Edgar Wright’s film is also noticeable for its rapid editing, involving quick cuts, flying transitions, and slicing and dicing. It keeps the story at breakneck speed and yet there is a great pathos built around its characters. We actually begin to care for Nick and Danny, which is often not the case in superficial action flicks. But that’s just it. Hot Fuzz is a satirical homage to all the cop/buddy movies out there and it has its share of action, and yet there’s more to it. In other words, action films are not just skin deep. Hot Fuzz proves that resoundingly. It’s a throwaway title maybe, but not a throwaway film.

4/5 Stars

Shaun of the Dead (2004)

220px-Shaun-of-the-deadImagine that, it took me until after I finished the film to realize that its title was an obvious homage to Dawn of the Dead. And why not, because this comedy-zombie film celebrates the genre and George Romero’s lineage, while also carving out its own little niche. Really, this first installment from Simon Pegg and director Edgar Wright is brilliantly clever in its own right.

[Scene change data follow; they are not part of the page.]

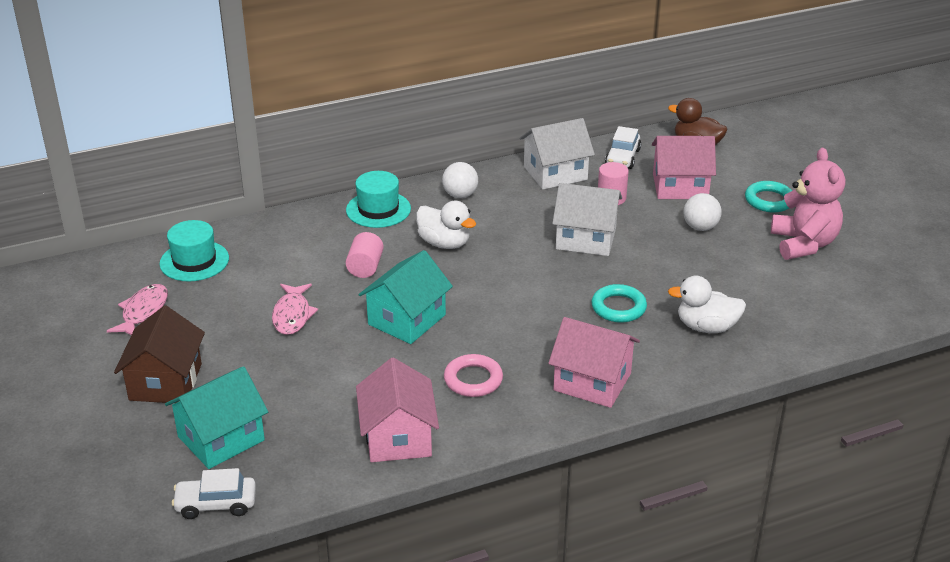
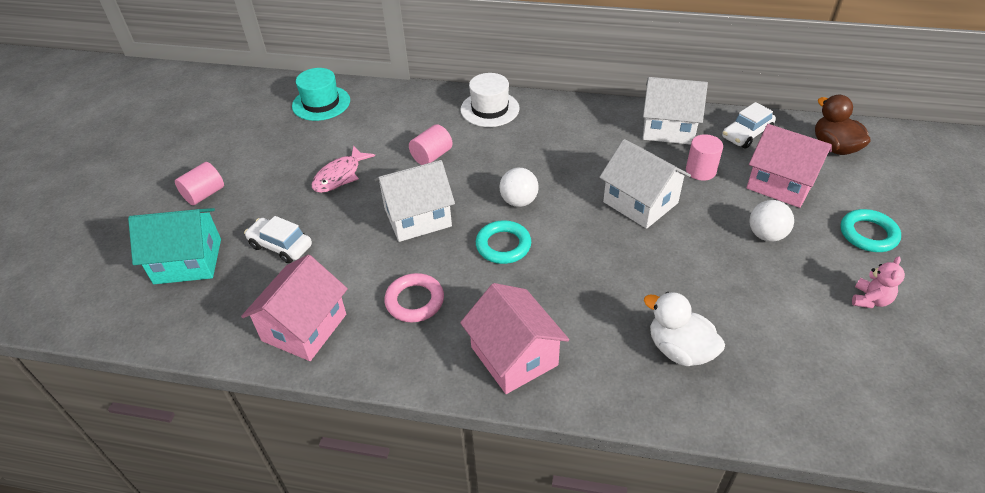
camera: 35 degrees right, 10 degrees up
(143, 312) = (249, 131): pink fish -> none
(165, 382) = (204, 194): brown house -> pink cylinder
(216, 504) = (126, 319): white car -> white car (281, 246)
(378, 209) = (490, 109): turquoise hat -> white hat
(406, 320) = (417, 217): turquoise house -> white house
(444, 243) = (513, 159): white duck -> none
(460, 195) = (566, 120): white ball -> white ball (519, 201)
(618, 307) = (609, 287): turquoise ring -> turquoise ring (503, 245)
(803, 244) = (870, 300): pink teddy bear -> pink teddy bear, size x0.48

What I’ve come to recognize from their partnership is that they are all for the gags, the gore, and excitement, but they also have a handle on emotional impact. The worlds they build through script and character are certainly fun and engaging. I’m not even a big fan of zombie films, but this is probably one of my favorites and that’s because it’s more than just a superficial apocalyptic romp. Heaven forbid I actually care for these characters, but I do. Even Nick Frost, who is oftentimes a real idiot, but even he still finds ways to endear himself.

Simon Pegg goes through your typical hero’s journey, it’s just that it involves a lot of zombies. He begins as a washed-up assistant manager in a dead end job, with a romantic relationship that he’s really messing up. His girlfriend isn’t too happy with him as of late, and after 17 years he’s still at odds with his step-father (Bill Nighy). Meanwhile, his best friend Ed (Nick Frost) is making a nuisance of himself, playing video games and doing little else. It’s a real humdrum life that Shaun’s partaking of. You can see it in his demeanor, even his posture. If you didn’t know any better you’d think he’s a zombie or something. It’s true that Pegg and Wright have fun with a few gags like this, and even when the zombies take over the streets, Shaun hardly seems to notice. He’s so far gone in his own personal funk.

But in his case, a zombie apocalypse is just what he needs to kick-start his life again. He gains new meaning, asserts himself, and acknowledges how much he cares about those around him. He also gets to bash rows of zombies with a cricket bat and blow them up with a Winchester rifle for good measure, while saving his girlfriend Liz (Kate Ashfield), so that’s a major bonus.

Edgar Wright’s style is very dynamic and in your face, but within all the hubbub there are real moments of sincerity that elevate Shaun of the Dead not just above a lot of other zombie movies, but a lot of movies in general. Forget simply a zombie flick. This is a romance, a buddy film, and a redemption story all wrapped up into one. Simon Pegg proves himself as a leading man, who we would willingly follow during an apocalypse, especially given the other choices at hand.